NBC News reports that the preliminary numbers say that there were almost 700 more crimes with far-right backgrounds committed in Germany during 2020 than in 2019.

Prior to the rise in far-right crime in 2020, Germany had been rocked by a synagogue shooting on Yom Kippur in October of 2019 as well as a far-right individual shooting and killing a politician and ally of Merkel in early June 2019.

Right-wing extremism has even been seen within Germany’s military in recent years.

After German citizens became stranded in a combat zone during the Rwandan civil war, Germany created an elite force known as Kommando Spezialkräfte (KSK).

Since the inception of the KSK there have been fears of the rise of far-right ideologies due to Germany’s Nazi past.

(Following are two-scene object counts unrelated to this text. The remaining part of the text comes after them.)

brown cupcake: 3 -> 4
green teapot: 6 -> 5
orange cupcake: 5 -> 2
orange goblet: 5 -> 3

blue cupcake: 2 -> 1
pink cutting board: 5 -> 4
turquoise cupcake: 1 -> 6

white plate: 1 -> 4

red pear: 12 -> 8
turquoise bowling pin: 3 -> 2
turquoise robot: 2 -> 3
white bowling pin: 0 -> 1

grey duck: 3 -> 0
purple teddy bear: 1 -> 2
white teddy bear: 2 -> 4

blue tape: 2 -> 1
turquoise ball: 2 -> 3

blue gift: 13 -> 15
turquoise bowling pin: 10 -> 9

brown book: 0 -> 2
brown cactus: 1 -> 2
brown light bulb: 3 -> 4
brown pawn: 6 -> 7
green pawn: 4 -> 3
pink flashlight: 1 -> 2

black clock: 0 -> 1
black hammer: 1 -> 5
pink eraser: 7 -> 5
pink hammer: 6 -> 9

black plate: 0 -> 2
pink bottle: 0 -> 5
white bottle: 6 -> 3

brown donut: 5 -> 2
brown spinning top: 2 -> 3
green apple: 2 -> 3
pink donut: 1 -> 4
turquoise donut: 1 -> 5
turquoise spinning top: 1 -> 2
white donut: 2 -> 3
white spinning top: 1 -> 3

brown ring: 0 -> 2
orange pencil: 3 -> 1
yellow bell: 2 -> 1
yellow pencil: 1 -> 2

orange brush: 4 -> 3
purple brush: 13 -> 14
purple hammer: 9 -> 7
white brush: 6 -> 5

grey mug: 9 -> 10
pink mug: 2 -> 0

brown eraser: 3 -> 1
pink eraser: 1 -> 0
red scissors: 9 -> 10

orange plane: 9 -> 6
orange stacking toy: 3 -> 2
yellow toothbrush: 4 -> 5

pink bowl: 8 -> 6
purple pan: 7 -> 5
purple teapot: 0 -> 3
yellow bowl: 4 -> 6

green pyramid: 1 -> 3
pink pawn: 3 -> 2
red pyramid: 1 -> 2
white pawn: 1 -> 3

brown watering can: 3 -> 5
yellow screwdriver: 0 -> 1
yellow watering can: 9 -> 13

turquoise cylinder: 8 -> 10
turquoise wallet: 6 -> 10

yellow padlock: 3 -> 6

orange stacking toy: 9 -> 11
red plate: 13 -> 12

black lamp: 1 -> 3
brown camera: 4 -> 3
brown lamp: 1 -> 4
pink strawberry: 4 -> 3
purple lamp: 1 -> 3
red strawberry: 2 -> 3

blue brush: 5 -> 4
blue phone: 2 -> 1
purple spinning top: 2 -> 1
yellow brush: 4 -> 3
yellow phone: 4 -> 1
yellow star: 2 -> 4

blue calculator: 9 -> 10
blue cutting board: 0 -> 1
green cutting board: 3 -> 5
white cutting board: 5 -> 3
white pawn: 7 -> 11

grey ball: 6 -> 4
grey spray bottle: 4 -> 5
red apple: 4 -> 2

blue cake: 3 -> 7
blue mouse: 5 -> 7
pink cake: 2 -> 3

Recent reports show those fears may be valid.

“German military’s counter-intelligence agency, tasked with rooting out right-wing extremism in the ranks, examined 843 suspected cases of right-wing extremism in the military in 2020, according to a defense ministry report,” reported Politico.

Merkel needs to take even further action in weeding out far-right extremists from within their specialized military force. The voices of far-right groups cannot be present in the most highly trained military force in Germany, and Merkel needs to be the driving force behind silencing them.

During one investigation a police raid of the home of a KSK soldier revealed the possession of an AK-47, thousands of rounds of ammunition, plastic explosives, and Nazi devotional items including a “SS songbook”.

Unlike other countries around the world, Germany has to constantly deal with and face the repercussions of their troubled past, even at the expense of personal freedoms seen in other developed countries.